§ TASK REQUIREMENTS:
Answer these questions from the C programming text below.
(a) What does the "e" in "Re" stand for?
(b) What corrected form does the text give for `if(message & FLAG_A == 0)`?
(c) What sizes does the text assume for a char and for a pointer?

§ EXCERPTED TEXT:

If we recall our three liner:

S—U—Ari
Re—Bit—Lo—C
Assignment—Comma


The  “e”  in Re stands for equality/inequality, and when they are there in an expression with operators of lower precedence then the  ==  or !=  will get executed earlier. To change the order of evaluation we need to appropriately parenthesize these operators. These operators(with precedence lower than  ==  and   != )  are   Bit—Lo—C—Assignment—Comma.   In practice we will find bit and assignment operator mixed with  ==  and   != operators.

So when we see this mixture, i.e.,==  or  !=, &,  | ,  ^, =   in a statement,  parenthesis are to be taken care.

The following are some examples where precedence errors are very common.


a)    Test if FLAG_A is clear in message incorrect
if(message & FLAG_A == 0)

correct
if((message & FLAG_A) == 0)


b)    Test if FLAG_ A is set in message  incorrect
if(message & FLAG_A != 0)

correct
if((message & FLAG_A) != 0)



c)    Test if all flags are clear incorrect
if ( message & (FLAG_A | FLAG_B | FLAG_C) == 0)

 correct
if (( message & (FLAG_A | FLAG_B | FLAG_C)) ==0)

d)    Incorrect
if ( c = getchar() != EOF)

correct
if (( c = getchar()) != EOF)

In all the above cases, parenthesizing is to be done for operands with precedence lower than  == or !=  so that they are executed earlier.

In short, when and expression has   equality/inequality operator as the final operand and we see that there are operators in the expression whose precedence levels and are still lower than equality / inequality, then we should get the parenthesis correct. The operators with lower precedence than  “Re” are  Bit—Lo—C—Assignment—Comma

16 April 2009

How to measure the size of a variable

Let us go through a small test to find out if this entire snippet is really worth reading. The test begins now.  We should complete it in 60 seconds!

Consider these  declarations in a code.

     char x, y, *p, **pp;
     char  *array[5], arr[5];
     char  *f(int), **g(int) ;

   struct node  a, b,* h(int); / * assume the size of node is 20 */

Then, what will be the values of the following?

1.    sizeof(x)
2.    sizeof(y)
3.    sizeof(*p)
4.    sizeof(p)
5.    sizeof(**pp)
6.    sizeof(*pp)
7.    sizeof(pp)
8.    sizeof(* array [0])
9.    sizeof(array[0])
10.   sizeof(arr [5] )
11.   sizeof(*f(5))
12.   sizeof(f(5))    /* is the size of a function?! */
13.   sizeof(**g(6))
14.   sizeof(*g(6))
15.   sizeof(g(6))
16.   sizeof(a)
17.   sizeof(*b)
18.   sizeof(b)
19.   sizeof(*h(5))
20.   sizeof(h(5))


Considering that size of char is 1 byte and pointers have a size of 4 bytes. Here  are the answers.

§ DATA EXTRACT:

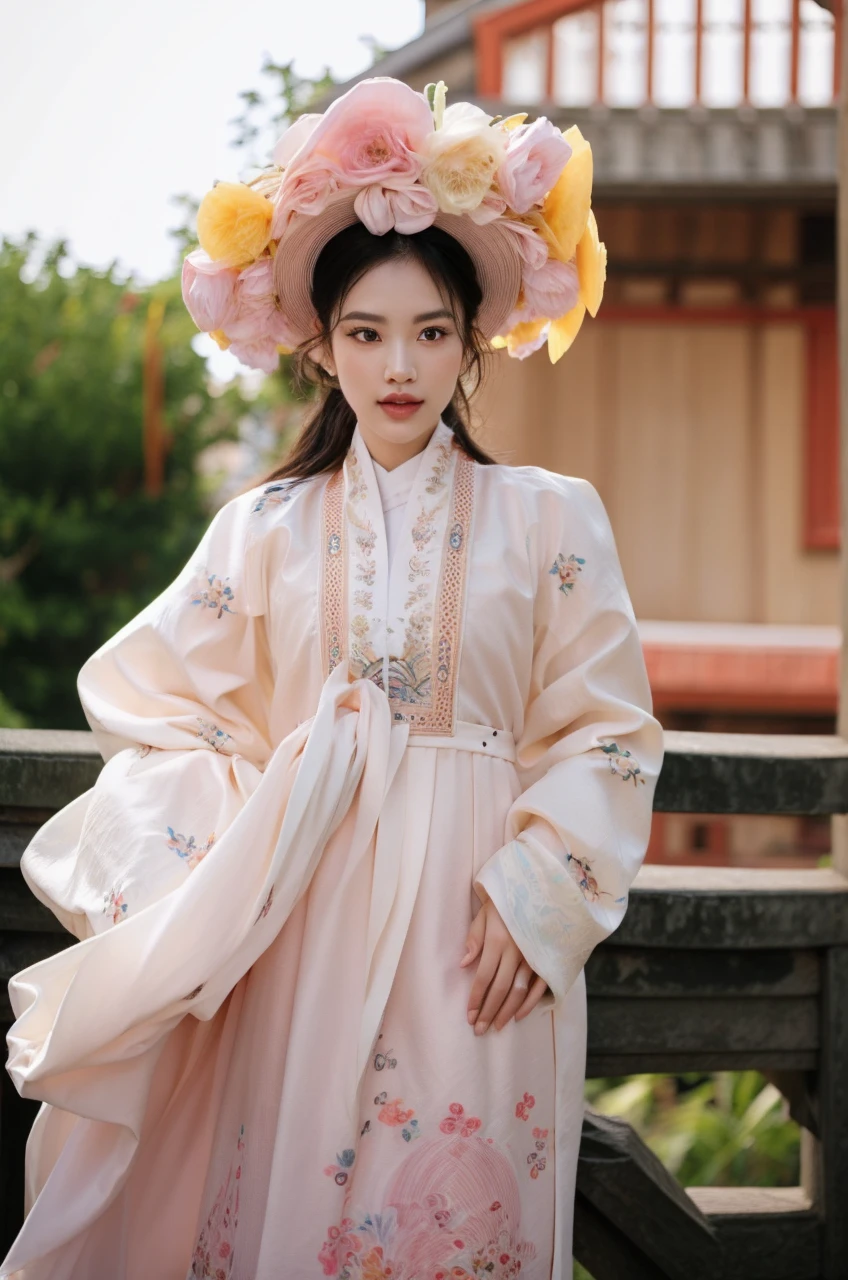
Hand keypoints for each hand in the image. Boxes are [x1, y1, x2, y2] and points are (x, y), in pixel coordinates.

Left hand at [460, 899, 548, 1033]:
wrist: (534, 888)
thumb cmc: (503, 903)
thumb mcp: (484, 914)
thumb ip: (474, 939)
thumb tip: (463, 964)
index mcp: (497, 941)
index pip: (483, 977)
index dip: (475, 998)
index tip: (468, 1015)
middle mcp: (516, 952)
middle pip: (500, 989)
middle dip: (488, 1012)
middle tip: (479, 1030)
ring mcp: (534, 956)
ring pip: (519, 992)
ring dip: (507, 1012)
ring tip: (496, 1026)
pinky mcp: (546, 959)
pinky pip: (539, 986)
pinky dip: (529, 1003)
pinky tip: (519, 1016)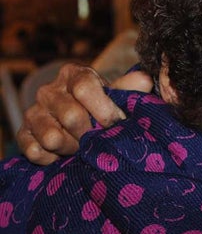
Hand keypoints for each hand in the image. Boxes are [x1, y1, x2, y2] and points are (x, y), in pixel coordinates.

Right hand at [17, 64, 152, 164]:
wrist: (79, 123)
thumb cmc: (102, 107)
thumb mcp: (117, 95)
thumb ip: (130, 89)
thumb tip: (145, 81)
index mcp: (74, 74)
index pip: (85, 88)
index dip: (103, 109)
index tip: (118, 122)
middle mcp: (49, 91)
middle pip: (71, 116)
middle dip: (91, 133)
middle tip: (100, 138)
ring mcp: (33, 113)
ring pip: (52, 137)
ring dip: (73, 148)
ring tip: (83, 146)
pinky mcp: (23, 134)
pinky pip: (36, 152)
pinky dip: (53, 159)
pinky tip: (64, 154)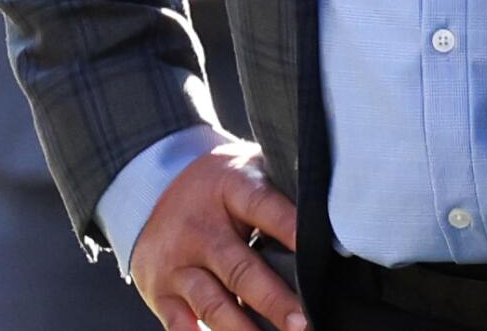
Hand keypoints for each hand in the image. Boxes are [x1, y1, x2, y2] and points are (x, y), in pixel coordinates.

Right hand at [129, 140, 307, 330]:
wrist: (155, 189)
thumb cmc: (223, 185)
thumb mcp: (250, 171)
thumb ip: (282, 190)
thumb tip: (331, 214)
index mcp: (230, 189)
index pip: (264, 207)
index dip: (290, 227)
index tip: (319, 250)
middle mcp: (199, 227)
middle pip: (240, 268)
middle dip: (274, 300)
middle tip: (303, 322)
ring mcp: (176, 261)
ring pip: (212, 302)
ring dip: (243, 329)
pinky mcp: (159, 289)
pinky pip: (178, 322)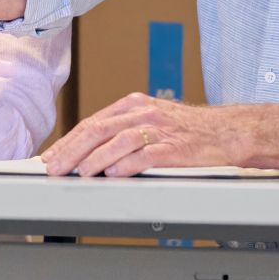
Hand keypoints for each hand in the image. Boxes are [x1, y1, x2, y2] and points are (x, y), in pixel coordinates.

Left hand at [42, 93, 230, 176]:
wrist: (227, 132)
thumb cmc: (188, 130)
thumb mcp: (150, 120)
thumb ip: (121, 131)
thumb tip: (87, 151)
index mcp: (133, 105)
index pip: (92, 122)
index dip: (68, 141)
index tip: (51, 157)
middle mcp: (143, 113)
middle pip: (98, 129)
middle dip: (72, 151)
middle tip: (55, 168)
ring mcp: (159, 129)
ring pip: (118, 140)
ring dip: (95, 158)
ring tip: (80, 172)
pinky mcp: (175, 148)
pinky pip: (146, 154)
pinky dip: (127, 164)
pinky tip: (114, 174)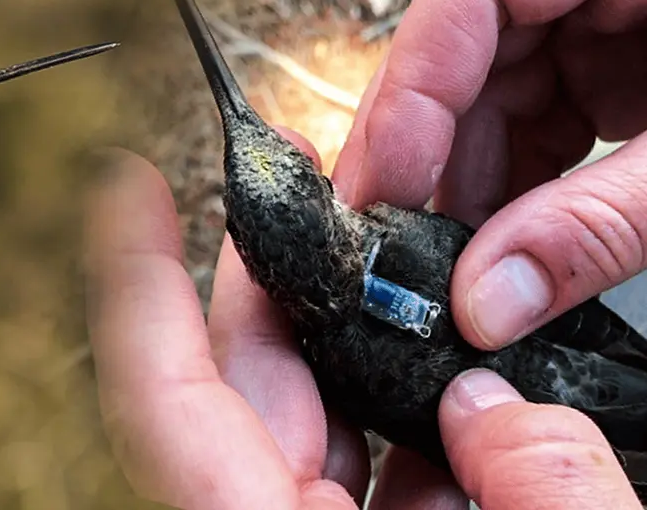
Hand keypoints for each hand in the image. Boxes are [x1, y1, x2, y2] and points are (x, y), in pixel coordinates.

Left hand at [86, 146, 642, 508]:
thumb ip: (540, 495)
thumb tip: (497, 412)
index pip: (166, 394)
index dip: (137, 278)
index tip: (125, 186)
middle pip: (250, 375)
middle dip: (286, 281)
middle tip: (316, 205)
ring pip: (313, 409)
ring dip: (360, 340)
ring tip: (408, 283)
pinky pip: (363, 459)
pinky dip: (406, 414)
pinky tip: (457, 394)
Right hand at [332, 0, 646, 349]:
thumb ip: (598, 224)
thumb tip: (485, 302)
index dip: (413, 85)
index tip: (384, 187)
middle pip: (459, 60)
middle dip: (424, 164)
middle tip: (388, 254)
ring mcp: (586, 36)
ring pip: (480, 111)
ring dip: (458, 198)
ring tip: (438, 276)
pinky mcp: (592, 86)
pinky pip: (522, 136)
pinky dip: (504, 201)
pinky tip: (488, 258)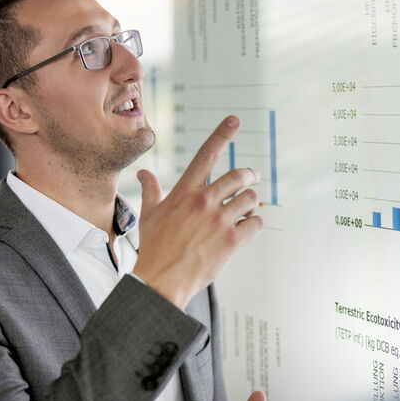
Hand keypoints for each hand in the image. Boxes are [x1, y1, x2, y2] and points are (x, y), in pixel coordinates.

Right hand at [132, 116, 263, 308]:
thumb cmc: (155, 248)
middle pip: (238, 175)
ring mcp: (219, 220)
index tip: (234, 120)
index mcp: (184, 192)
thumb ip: (150, 191)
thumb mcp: (149, 215)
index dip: (222, 134)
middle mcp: (203, 201)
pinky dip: (255, 224)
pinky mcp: (232, 240)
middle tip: (254, 178)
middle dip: (250, 175)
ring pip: (251, 198)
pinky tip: (248, 228)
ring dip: (252, 203)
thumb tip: (143, 173)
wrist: (161, 280)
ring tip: (246, 210)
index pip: (206, 154)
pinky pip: (256, 222)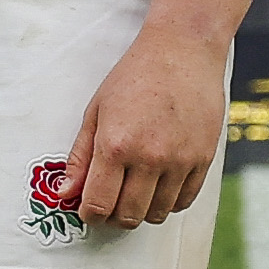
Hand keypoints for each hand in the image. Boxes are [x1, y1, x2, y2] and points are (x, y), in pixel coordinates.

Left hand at [56, 26, 227, 226]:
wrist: (181, 52)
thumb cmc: (133, 77)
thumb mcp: (96, 112)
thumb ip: (80, 157)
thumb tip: (66, 194)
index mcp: (115, 145)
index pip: (98, 204)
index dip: (89, 214)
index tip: (88, 209)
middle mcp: (149, 158)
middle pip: (127, 216)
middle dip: (113, 216)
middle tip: (110, 201)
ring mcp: (180, 161)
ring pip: (156, 214)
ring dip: (141, 211)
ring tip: (134, 191)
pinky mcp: (203, 160)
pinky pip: (184, 202)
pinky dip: (168, 202)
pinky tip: (158, 186)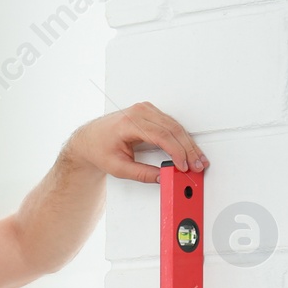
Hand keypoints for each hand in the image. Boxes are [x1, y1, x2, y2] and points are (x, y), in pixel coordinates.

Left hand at [65, 101, 207, 183]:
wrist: (89, 139)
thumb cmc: (99, 148)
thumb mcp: (117, 167)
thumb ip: (141, 173)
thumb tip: (162, 177)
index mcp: (130, 123)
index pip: (162, 136)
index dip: (177, 152)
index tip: (184, 165)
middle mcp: (140, 112)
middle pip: (173, 130)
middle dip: (188, 150)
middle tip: (198, 165)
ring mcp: (146, 110)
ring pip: (175, 126)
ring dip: (188, 144)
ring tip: (197, 159)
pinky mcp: (150, 113)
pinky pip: (171, 124)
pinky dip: (181, 138)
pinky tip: (188, 149)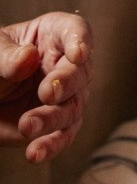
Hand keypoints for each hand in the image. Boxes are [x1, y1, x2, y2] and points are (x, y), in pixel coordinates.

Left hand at [0, 13, 92, 161]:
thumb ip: (8, 56)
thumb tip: (27, 58)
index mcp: (53, 35)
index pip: (76, 30)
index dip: (81, 40)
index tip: (78, 53)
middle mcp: (66, 64)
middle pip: (80, 71)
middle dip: (66, 83)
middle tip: (47, 93)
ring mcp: (66, 95)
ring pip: (74, 106)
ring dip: (53, 118)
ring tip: (27, 125)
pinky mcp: (59, 123)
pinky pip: (64, 135)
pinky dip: (52, 145)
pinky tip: (36, 152)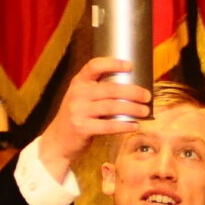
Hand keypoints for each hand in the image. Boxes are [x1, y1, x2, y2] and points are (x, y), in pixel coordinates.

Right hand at [35, 57, 149, 176]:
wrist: (58, 141)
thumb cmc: (77, 117)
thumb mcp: (81, 98)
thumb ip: (98, 91)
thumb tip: (131, 88)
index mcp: (78, 82)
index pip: (95, 66)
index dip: (113, 63)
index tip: (130, 65)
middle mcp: (78, 94)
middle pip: (110, 89)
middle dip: (133, 92)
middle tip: (147, 96)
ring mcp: (79, 111)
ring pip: (112, 107)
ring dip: (132, 108)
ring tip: (145, 111)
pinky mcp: (82, 128)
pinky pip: (108, 125)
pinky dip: (124, 125)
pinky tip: (135, 125)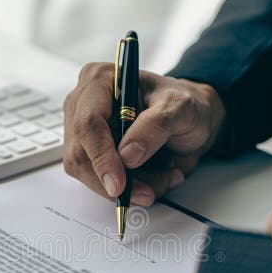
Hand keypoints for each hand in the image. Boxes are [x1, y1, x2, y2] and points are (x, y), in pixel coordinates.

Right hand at [62, 63, 225, 205]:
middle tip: (148, 192)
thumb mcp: (180, 107)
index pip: (87, 124)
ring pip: (88, 174)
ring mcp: (83, 131)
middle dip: (115, 180)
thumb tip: (127, 154)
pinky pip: (99, 182)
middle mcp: (84, 104)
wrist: (191, 120)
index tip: (119, 184)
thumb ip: (155, 126)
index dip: (101, 157)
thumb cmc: (184, 105)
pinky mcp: (91, 154)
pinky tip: (152, 180)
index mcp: (100, 80)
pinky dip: (128, 189)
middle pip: (81, 154)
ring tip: (162, 179)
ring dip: (127, 187)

§ REPLY TO THE EXERCISE:
(a) Equality/inequality.
(b) `if((message & FLAG_A) == 0)`
(c) A char is 1 byte and a pointer is 4 bytes.